JAKARTA,delikpantura —
Tentara Nasional Indonesia Angkatan Laut akhirnya memberikan pernyataan resmi terkait dugaan keterlibatan anggotanya dalam kasus penyiraman air keras terhadap aktivis Andrie Yunus. Pihak TNI AL membenarkan bahwa salah satu terduga pelaku merupakan personel aktif yang saat ini bertugas di lingkungan internal TNI.

Kepala Dinas Penerangan TNI AL menyampaikan bahwa prajurit tersebut berdinas di bawah komando Denma Badan Intelijen Strategis (Bais) TNI. Pernyataan ini sejalan dengan penjelasan yang sebelumnya disampaikan oleh Komandan Pusat Polisi Militer TNI, Yusri Nuryanto, dalam konferensi pers.

TNI AL menegaskan komitmennya untuk mendukung penuh proses hukum yang sedang berjalan. Penanganan perkara ini sepenuhnya berada di bawah kewenangan Pusat Polisi Militer TNI mengingat status penugasan para terduga pelaku berada di satuan tersebut. Institusi juga memastikan akan bersikap profesional dan terbuka selama proses penyelidikan berlangsung.
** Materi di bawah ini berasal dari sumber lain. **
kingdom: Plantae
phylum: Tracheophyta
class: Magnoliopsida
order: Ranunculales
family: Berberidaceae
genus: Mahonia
Sementara itu, pihak Pusat Polisi Militer TNI telah mengamankan empat prajurit yang diduga terlibat dalam kasus ini. Mereka terdiri dari tiga perwira dan satu bintara yang kini tengah menjalani pemeriksaan intensif.

Selain mengamankan para pelaku, penyidik juga terus mendalami kemungkinan adanya pihak lain yang berperan sebagai dalang di balik aksi tersebut. Proses pengumpulan bukti dan pemeriksaan saksi masih berlangsung guna mengungkap motif serta aktor intelektual di balik kejadian tersebut.
Dari sisi hukum, para tersangka terancam hukuman penjara dengan ancaman antara empat hingga tujuh tahun sesuai ketentuan pidana yang berlaku. Untuk melengkapi berkas perkara, penyidik juga telah mengajukan permintaan visum terhadap korban ke rumah sakit terkait.

Pihak TNI mengimbau masyarakat untuk bersabar dan menunggu hasil penyidikan secara menyeluruh sebelum perkara ini dilimpahkan ke pengadilan militer. (red).